TASK ITEM: Report each line of the records where "melakukan" occurs.

Stored data entries:
========================

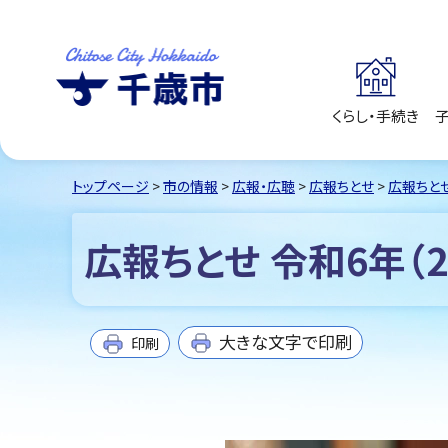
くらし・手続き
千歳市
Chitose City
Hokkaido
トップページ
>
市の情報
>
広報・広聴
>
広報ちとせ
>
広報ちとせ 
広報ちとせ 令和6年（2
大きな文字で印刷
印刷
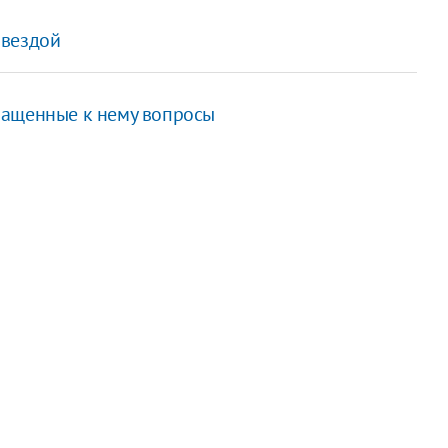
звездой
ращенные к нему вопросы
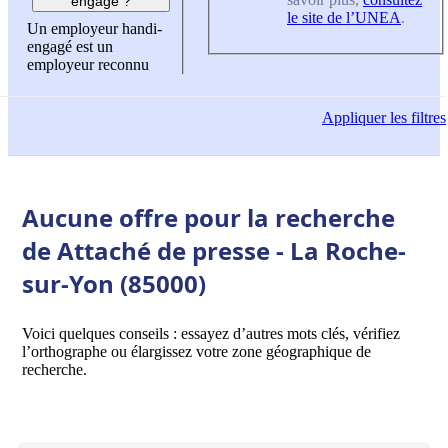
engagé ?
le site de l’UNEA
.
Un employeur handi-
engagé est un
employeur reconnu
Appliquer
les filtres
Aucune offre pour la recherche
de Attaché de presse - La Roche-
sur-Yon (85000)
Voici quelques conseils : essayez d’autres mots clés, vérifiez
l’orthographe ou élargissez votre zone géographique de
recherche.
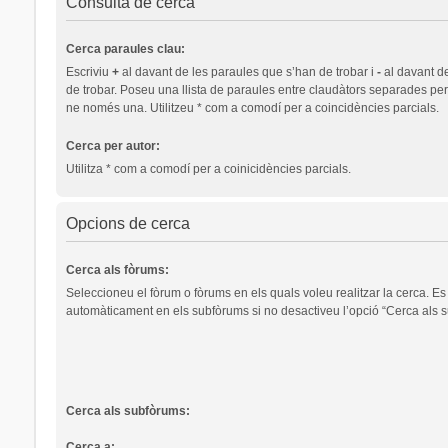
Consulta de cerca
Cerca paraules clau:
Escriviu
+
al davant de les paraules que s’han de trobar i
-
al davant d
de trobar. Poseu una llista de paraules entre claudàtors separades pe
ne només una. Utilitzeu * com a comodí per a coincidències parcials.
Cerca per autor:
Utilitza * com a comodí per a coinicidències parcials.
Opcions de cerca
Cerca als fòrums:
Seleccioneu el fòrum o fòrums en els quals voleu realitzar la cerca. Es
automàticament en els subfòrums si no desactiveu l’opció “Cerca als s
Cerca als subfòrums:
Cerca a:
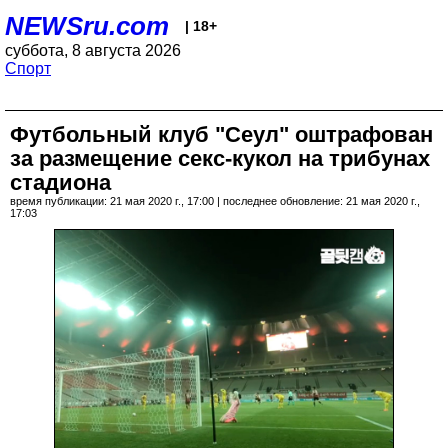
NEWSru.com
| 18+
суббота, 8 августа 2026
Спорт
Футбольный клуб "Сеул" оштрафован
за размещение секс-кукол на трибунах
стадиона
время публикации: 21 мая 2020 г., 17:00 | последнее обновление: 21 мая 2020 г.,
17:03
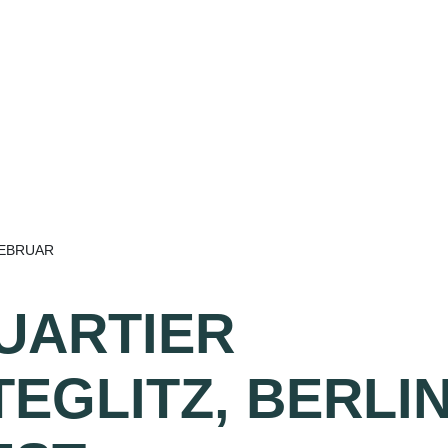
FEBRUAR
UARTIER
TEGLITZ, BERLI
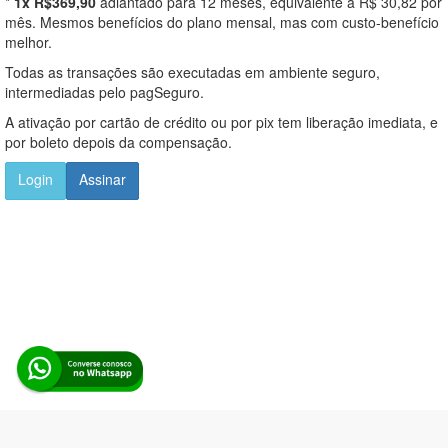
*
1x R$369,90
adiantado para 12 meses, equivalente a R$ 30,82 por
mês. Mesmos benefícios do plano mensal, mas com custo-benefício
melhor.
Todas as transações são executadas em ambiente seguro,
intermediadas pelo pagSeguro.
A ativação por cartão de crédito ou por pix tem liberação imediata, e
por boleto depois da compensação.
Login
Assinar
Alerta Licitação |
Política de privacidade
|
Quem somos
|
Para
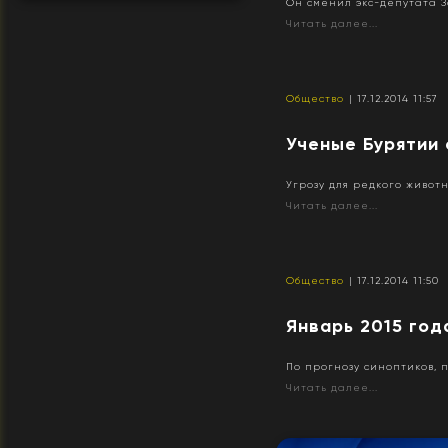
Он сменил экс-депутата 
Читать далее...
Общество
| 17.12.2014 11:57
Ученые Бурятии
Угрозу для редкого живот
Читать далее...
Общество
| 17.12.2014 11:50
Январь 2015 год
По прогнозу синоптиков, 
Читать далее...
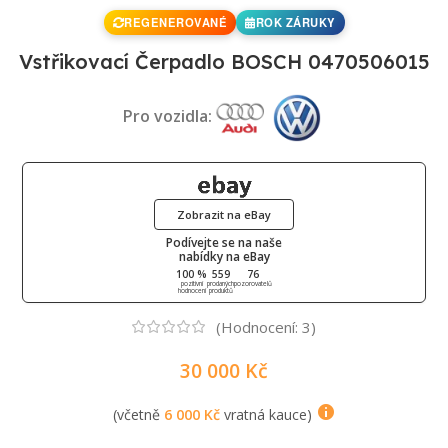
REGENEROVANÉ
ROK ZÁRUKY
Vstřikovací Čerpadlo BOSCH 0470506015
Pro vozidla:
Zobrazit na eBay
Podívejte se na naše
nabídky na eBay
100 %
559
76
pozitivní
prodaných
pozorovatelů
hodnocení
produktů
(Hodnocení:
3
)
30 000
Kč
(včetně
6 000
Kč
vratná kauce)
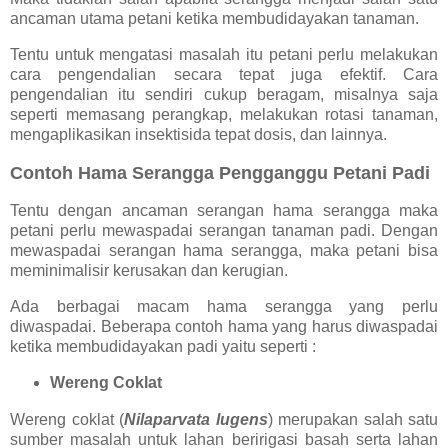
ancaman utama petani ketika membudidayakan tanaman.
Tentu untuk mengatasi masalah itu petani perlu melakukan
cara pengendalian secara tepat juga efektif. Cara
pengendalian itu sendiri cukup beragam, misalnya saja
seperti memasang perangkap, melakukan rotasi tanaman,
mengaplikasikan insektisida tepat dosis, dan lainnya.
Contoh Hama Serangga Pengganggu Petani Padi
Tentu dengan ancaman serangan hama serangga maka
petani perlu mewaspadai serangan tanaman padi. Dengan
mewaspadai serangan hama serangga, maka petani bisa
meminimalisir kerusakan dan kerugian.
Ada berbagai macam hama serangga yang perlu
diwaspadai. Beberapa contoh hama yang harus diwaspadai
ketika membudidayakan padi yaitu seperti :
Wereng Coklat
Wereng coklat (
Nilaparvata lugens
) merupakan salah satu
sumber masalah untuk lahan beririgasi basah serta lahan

========================

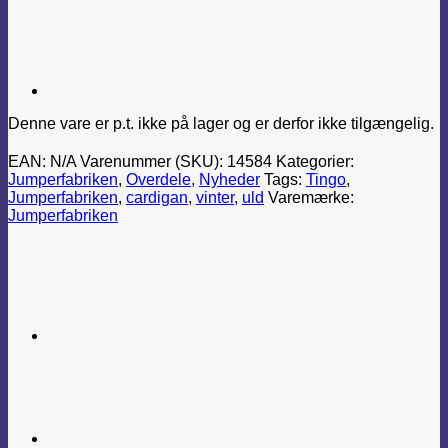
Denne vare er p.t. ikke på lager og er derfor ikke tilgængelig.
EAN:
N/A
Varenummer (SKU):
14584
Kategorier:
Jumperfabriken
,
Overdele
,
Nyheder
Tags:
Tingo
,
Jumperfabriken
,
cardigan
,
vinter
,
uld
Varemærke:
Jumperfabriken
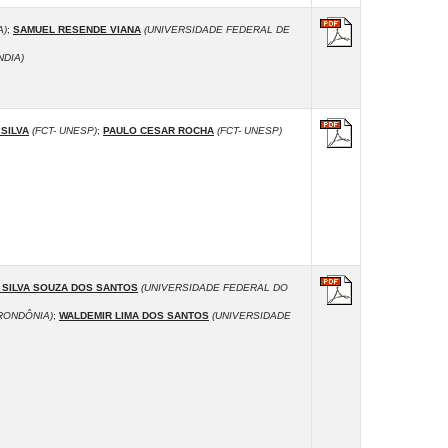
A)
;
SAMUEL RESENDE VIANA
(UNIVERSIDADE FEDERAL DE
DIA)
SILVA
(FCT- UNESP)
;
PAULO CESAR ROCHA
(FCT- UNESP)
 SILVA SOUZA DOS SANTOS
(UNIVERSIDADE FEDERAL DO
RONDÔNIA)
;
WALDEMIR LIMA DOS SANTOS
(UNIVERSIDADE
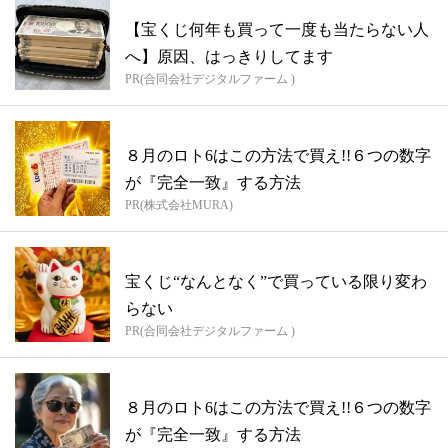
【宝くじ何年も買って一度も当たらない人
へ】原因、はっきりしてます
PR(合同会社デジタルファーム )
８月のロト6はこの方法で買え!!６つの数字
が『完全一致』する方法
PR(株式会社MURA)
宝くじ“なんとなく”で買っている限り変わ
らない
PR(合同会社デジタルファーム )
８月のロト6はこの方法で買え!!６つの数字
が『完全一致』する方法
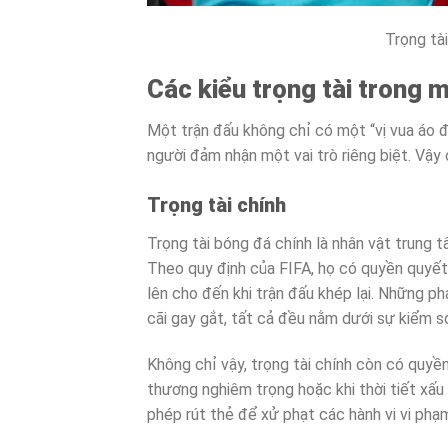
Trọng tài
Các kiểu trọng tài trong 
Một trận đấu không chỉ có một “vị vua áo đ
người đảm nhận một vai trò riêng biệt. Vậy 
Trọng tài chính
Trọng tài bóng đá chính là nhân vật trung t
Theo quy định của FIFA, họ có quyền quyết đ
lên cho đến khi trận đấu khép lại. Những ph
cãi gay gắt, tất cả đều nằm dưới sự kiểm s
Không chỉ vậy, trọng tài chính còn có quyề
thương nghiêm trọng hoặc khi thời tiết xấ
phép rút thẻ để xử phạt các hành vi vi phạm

========================

ANSWER BOX:
Tentu untuk mengatasi masalah itu petani perlu melakukan
seperti memasang perangkap, melakukan rotasi tanaman,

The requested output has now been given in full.